Белин ударил кулаком по столу:
— Выбирай. Или ты сегодня же покинешь этот дом, или пусть Гвидион готовит тебе отвар.
Бренн заорал:
— Ты не посмеешь выгнать меня из моего собственного дома! Позволь напомнить тебе, мой король, что ты здесь гость, как и она, — Бренн указал пальцем на Морейн, — как и все остальные. Я здесь хозяин! А если здесь и есть кто-то лишний, так это твоя сестра.
— Ты должен сделать выбор, Бренн, — жестко ответил король. Бренн растерянно оглянулся на Гвидиона, который прежде всегда поддерживал его в спорах с коронованным братом. Но Гвидион повторил слова Белина:
— Ты должен сделать выбор, Бренн.
Бренн яростно вскочил, стул за его спиной с грохотом отлетел. Еще никогда король так открыто не указывал ему на дверь, а Гвидион не был с ним так холоден. И все это из-за какой-то трусливой женщины да избитого слуги. Бренн обвел глазами присутствующих, не встретив ни в ком сочувствия. Неужели они все не понимают, насколько он превосходит их в силе? Что они будут делать, если он сейчас поднимет свои поэннинские племена или вернет Зверя? Кидаться на него со своими жалкими мечами? Через несколько мгновений в этом зале не останется никого живого. Бренн встретился взглядом с холодными глазами Гвидиона. Нет, еще не время. Друид пока сильнее его, он сможет остановить преображение с помощью магии. Не зная, как поступить, разрываемый яростью и злостью, Бренн вышел из залы.
Они хотят, чтобы он уехал? Пожалуйста! Только, что они будут делать, когда придет время выступать? Что будет делать Гвидион, когда остынет и поймет, что выгнал брата из-за своего мальчишки? Поедет за ним следом? Не может же он оставить Зверя без присмотра. Бренн усмехнулся, ему еще предстоит увидеть виноватые глаза надменного жреца в своем Каершере. Неужели они уверены, что он примет их предложение? Не дав своим людям ни собраться, ни попрощаться с близкими, принц в тот же вечер выехал за ворота Поэннинского замка.
Метель заметала следы, оставляемые угасами. В призрачном свете луны кавалькада неслась на север, подгоняемая жестким, пронизывающим ветром. Пушистые белые хлопья липли к лицу, попадали в глаза, уносились прочь снежным вихрем — вихрем дикой тоски по несбывшемуся счастью, которое пригрезилось ему в утреннем тумане замковых галерей. Впервые Бренн возненавидел того, кто сидел в нем. Или, быть может, он сам был частью кого-то. Кого-то, кто, по словам Гвидиона, вскоре будет властвовать в его теле, а он сам станет лишь его оборотной стороной, изредка вырывающейся на свободу.

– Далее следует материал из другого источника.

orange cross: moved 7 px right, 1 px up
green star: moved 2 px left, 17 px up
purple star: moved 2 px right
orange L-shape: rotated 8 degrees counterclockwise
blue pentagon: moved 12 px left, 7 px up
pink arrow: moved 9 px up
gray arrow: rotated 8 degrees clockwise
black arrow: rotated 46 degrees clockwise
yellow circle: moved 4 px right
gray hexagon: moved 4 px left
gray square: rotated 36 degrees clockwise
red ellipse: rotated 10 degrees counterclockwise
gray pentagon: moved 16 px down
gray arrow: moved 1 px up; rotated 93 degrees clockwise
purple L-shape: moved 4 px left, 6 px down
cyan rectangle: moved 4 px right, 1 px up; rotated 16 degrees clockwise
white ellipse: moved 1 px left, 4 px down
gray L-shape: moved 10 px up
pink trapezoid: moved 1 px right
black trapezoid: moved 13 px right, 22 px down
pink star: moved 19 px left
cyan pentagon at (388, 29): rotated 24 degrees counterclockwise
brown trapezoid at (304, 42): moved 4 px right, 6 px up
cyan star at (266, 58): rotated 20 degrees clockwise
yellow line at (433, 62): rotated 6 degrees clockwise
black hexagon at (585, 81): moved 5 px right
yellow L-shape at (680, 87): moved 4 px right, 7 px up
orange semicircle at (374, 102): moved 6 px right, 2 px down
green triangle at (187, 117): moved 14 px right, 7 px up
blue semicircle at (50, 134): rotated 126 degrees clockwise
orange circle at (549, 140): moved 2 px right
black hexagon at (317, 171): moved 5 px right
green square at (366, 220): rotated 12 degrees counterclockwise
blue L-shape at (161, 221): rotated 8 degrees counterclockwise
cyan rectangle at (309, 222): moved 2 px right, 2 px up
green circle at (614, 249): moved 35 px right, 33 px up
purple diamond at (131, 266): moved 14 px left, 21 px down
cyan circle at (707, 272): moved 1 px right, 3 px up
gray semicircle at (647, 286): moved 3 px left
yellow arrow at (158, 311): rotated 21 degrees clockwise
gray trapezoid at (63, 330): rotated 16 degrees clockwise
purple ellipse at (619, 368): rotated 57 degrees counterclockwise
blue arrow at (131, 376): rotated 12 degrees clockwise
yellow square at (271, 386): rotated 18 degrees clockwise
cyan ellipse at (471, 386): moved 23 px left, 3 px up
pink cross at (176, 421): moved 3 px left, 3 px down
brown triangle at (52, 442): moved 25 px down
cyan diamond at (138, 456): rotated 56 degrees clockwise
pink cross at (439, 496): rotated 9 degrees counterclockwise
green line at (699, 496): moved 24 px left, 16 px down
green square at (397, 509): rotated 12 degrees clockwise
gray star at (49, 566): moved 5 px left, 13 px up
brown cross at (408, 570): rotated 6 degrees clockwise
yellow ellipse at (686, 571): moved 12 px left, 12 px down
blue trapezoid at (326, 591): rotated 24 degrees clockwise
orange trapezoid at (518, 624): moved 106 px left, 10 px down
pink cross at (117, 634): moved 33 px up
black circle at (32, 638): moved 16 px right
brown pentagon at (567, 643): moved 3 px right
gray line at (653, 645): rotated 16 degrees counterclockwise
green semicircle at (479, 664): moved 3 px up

Зверь, чудовище, проклятое всеми, даже собственной матерью. Все сгорит, ничего не останется. И эта странная женщина, с непостижимым отчаянием встающая на его пути, когда-нибудь проклянет его, как и другие, и тоже сгорит в огне его злобы. Он один, бессмертный и непобедимый, будет восседать посреди огромного чертога на каменном троне с потрескавшимися ступенями в гордом одиночестве, растоптав в себе все человеческое. И острая боль пронзает сердце, заставляя его жалобно ныть в человеческой груди. Так было и раньше, он умеет побеждать эту боль. Нельзя размениваться на мелкие чувства, когда стремишься к господству над миром, когда идешь по Великому Пути. Зверь вернется иным, холодным и безжалостным, а она будет сама виновата, если не уберется с его дороги.